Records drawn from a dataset
------------------------------

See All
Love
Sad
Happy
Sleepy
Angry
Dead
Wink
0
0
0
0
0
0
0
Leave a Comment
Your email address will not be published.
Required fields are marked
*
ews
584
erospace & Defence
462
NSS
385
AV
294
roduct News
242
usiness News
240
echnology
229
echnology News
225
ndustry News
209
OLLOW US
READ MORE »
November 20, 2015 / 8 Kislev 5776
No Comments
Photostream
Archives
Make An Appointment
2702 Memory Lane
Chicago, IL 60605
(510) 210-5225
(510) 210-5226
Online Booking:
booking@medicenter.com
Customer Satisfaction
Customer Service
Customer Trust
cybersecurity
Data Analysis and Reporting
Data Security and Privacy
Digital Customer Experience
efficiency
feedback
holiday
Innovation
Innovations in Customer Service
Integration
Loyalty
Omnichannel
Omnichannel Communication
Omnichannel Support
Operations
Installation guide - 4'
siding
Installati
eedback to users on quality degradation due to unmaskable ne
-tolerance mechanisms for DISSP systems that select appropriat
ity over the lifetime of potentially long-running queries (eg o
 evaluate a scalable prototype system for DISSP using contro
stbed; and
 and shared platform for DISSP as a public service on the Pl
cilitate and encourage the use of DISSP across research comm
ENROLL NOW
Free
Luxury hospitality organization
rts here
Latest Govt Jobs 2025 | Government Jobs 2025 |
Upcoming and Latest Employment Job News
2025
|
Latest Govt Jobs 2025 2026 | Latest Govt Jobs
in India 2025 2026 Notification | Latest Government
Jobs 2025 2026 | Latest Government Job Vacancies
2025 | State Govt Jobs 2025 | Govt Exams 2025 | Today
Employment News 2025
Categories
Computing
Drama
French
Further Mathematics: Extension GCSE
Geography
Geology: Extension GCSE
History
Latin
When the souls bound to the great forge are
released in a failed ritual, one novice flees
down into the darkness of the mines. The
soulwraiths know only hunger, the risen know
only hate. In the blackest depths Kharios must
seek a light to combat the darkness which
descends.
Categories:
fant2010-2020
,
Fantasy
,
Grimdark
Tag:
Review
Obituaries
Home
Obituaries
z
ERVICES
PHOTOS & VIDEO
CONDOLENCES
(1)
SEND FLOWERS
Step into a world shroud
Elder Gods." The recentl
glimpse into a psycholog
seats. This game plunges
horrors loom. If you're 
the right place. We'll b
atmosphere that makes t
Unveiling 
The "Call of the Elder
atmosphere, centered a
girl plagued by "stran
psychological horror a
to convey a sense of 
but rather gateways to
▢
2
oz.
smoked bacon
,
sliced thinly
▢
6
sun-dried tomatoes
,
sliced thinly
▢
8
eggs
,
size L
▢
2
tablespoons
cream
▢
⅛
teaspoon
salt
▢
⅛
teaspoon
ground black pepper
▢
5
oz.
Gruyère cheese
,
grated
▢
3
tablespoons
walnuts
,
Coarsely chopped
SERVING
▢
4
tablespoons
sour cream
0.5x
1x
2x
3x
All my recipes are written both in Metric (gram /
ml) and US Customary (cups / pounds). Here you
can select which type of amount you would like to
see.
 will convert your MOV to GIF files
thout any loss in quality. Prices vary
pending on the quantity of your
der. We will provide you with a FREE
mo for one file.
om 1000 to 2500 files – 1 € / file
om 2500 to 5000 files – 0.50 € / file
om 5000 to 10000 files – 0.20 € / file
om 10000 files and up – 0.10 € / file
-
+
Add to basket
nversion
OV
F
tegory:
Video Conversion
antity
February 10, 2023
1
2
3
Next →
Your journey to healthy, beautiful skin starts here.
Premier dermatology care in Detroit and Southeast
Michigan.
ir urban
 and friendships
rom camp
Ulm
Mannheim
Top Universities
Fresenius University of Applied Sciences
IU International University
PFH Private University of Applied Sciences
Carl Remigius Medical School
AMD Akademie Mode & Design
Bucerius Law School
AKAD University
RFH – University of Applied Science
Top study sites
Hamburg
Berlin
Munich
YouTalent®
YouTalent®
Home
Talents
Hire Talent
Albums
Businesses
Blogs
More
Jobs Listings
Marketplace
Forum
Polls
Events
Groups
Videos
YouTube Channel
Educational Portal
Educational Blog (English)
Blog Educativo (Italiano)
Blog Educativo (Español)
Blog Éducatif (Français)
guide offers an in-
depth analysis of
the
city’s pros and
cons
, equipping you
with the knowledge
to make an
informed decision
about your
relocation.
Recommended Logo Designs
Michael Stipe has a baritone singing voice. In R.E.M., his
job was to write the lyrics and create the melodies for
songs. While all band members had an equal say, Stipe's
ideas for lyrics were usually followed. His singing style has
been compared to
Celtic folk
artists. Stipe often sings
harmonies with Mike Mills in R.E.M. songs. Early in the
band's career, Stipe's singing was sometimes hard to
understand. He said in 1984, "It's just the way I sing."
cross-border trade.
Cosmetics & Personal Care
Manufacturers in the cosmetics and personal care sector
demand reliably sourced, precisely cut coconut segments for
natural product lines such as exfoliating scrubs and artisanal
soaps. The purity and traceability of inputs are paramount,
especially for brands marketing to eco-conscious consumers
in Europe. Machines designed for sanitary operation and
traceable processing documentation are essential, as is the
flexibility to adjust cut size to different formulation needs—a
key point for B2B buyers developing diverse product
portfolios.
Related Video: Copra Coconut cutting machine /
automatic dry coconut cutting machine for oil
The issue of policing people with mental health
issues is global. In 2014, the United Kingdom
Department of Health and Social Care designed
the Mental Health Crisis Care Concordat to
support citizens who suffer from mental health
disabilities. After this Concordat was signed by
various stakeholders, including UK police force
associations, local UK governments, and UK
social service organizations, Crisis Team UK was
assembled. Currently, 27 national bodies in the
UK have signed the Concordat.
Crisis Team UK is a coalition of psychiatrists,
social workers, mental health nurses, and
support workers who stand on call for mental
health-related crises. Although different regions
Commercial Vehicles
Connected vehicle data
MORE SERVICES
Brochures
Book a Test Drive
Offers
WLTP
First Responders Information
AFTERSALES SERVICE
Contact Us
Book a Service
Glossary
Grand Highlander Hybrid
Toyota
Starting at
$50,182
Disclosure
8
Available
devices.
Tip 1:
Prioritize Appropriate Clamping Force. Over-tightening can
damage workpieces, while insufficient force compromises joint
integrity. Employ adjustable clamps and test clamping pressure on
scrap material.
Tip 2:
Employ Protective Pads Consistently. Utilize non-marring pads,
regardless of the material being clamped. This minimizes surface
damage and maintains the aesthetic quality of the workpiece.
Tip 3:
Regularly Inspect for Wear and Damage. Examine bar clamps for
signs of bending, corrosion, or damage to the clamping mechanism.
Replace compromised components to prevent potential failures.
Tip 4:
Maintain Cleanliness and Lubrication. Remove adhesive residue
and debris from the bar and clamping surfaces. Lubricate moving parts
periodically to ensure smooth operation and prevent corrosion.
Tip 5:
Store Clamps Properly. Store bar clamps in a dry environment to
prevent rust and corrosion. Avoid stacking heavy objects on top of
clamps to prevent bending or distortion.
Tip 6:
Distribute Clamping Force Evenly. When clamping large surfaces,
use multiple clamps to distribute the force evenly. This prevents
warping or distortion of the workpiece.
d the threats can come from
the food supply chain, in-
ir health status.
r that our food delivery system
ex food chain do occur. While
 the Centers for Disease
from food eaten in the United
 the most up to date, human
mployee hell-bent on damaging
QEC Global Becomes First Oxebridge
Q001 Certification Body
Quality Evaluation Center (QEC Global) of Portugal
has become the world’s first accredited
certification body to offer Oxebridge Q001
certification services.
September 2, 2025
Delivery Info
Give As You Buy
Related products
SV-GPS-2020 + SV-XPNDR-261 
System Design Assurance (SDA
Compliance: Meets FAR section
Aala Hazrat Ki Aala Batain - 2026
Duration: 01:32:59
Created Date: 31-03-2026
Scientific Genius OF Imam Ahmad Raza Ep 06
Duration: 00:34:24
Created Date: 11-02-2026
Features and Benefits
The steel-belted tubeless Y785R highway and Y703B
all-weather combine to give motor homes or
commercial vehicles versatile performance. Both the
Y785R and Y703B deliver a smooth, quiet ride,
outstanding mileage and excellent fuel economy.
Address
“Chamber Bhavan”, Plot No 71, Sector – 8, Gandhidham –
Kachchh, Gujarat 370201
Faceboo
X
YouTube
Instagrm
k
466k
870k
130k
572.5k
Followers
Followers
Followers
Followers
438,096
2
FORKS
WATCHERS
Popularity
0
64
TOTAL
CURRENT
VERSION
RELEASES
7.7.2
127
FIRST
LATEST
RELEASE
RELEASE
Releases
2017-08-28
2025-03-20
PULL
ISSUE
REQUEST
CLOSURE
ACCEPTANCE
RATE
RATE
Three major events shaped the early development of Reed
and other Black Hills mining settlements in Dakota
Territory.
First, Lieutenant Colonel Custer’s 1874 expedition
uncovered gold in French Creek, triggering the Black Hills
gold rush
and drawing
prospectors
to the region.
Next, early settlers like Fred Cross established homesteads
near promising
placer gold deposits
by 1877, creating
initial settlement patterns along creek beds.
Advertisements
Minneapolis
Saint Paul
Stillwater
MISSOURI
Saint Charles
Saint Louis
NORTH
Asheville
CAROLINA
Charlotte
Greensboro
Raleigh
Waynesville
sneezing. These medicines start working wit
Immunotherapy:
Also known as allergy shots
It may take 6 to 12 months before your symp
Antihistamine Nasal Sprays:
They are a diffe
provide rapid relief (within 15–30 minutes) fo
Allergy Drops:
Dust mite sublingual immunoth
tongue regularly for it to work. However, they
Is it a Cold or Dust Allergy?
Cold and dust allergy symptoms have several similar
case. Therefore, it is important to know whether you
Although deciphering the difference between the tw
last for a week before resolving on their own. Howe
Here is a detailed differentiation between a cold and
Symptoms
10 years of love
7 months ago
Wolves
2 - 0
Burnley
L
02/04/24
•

------------------------------

_TASK DETAILS_. Tell me how many lines in the data include "Applied", giving only the number.

_EXERCISE ANSWER_. 3